Keeping departing executives out of the office could allow contractual breaches to go undetected
Garden leave clauses allow an employer to exclude an employee from its business for the duration of that employee’s notice period. This keeps the individual away from clients, colleagues and confidential information, while preventing the employee from joining a competitor. Along with other express contractual terms relating to confidentiality, intellectual property and post-termination restrictive covenants, they can be a key protection for businesses.
Of course, the employer still has to pay the executive and the employee’s notice period has to be sufficiently long to make the garden leave worthwhile. But without these express provisions, employees could claim constructive dismissal if they are excluded from business operations and can show they need to work in order to preserve their skills. A valid claim could make the notice period and any restrictive covenants in their contracts void.
Garden leave may not be an attractive option for those who feel their ability to deliver for a new employer is prejudiced by them being kept out of the market. They could try to challenge garden leave by refusing to comply with it and starting work with a new employer. The old employer would then have to sue for damages, but it is often difficult to prove loss in these circumstances, or try to get an injunction to stop the employee from continuing in the new role. Courts will only enforce garden leave clauses to the extent necessary to protect the employer’s business. Consequently, an injunction for an employee’s full notice period is not always guaranteed.

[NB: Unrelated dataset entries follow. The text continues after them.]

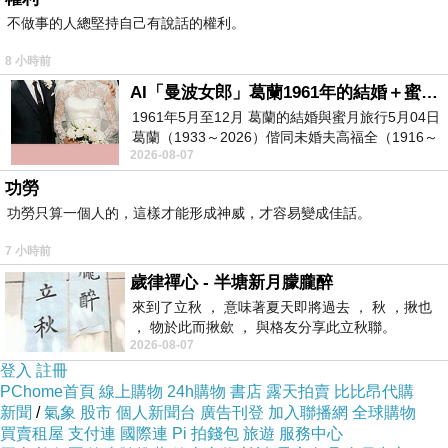
不做事的人總堅持自己有說話的權利。
8 小時前
AI「曼波女郎」葛蘭1961年的結婚＋蜜月旅行 #戀上老電影 #葛蘭 #粟子
1961年5月至12月 葛蘭的結婚與蜜月旅行5月04日
葛蘭（1933～2026）偕同未婚夫高福全（1916～
2026-08-07
2004）乘郵輪赴倫敦6月15日於英國倫敦St.S
功勞
功勞只算一個人的，這樣才能形成神威，才容易變成佳話。
7 小時前
歲律禪心 - 半塘新月朦朧醉
來到了立秋 ， 意味著夏天即將過去 ， 秋 ，揪也
， 物於此而揪歛 ， 與格友分享此立秋聯。
2026-08-07
登入
註冊
PChome首頁
線上購物
24h購物
書店
露天拍賣
比比昂代購
新聞
/
氣象
股市
個人新聞台
廣告刊登
加入聯播網
全球購物
買賣租屋
支付連
國際連
Pi 拍錢包
旅遊
服務中心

Another problem with garden leave is its potential to be circumvented relatively easily. Once employees who resign are removed from the business, their work activities are less easy to monitor. There is a risk that they will participate in competitive activity and contribute to the new employer’s business, and this will be difficult to detect.
To address such concerns, garden leave clauses are often drafted to do more than just entitle the employer to exclude employees from its premises and not provide them with work. The relevant contractual provisions may explicitly reiterate the employee’s obligation not to work elsewhere and to continue to comply with duties of loyalty, fidelity, confidentiality and so on even though they have no active involvement in the business. The garden leave clause may also include an obligation to remain contactable throughout the period so they can deal with queries arising from their previous role.
Nonetheless, the risk of undetected breaches remains. Employers may try to counter this risk by having alternatives to garden leave, such as including clauses in the employment contract which allow them to vary the employee’s duties, rather than having them perform their normal role. Such provisions would enable the employer to keep an eye on employees’ activities, as they remain in the office on a day-to-day basis, but since the employees are removed from their normal role, they do not have the same access to confidential information, clients and so on. This may not be attractive in all circumstances, for example, if employees retain access to colleagues whom they might unsettle or try to poach, and there is still a risk of them becoming aware of the employer’s developing business plans. Also, it may not be possible to persuade executives to agree to giving the employer that level of flexibility in their contracts and they may even challenge the use of such clauses as a breach of the employer’s duty to maintain trust and confidence in them.
Key executives’ contracts should include garden leave provisions giving the employer maximum flexibility and protection in relation to their leaving the company. But, given the risk of undetected breaches, sending an executive home may not always be the best plan. Employers may want to consider whether the particular circumstances warrant keeping departing executives where it can see them.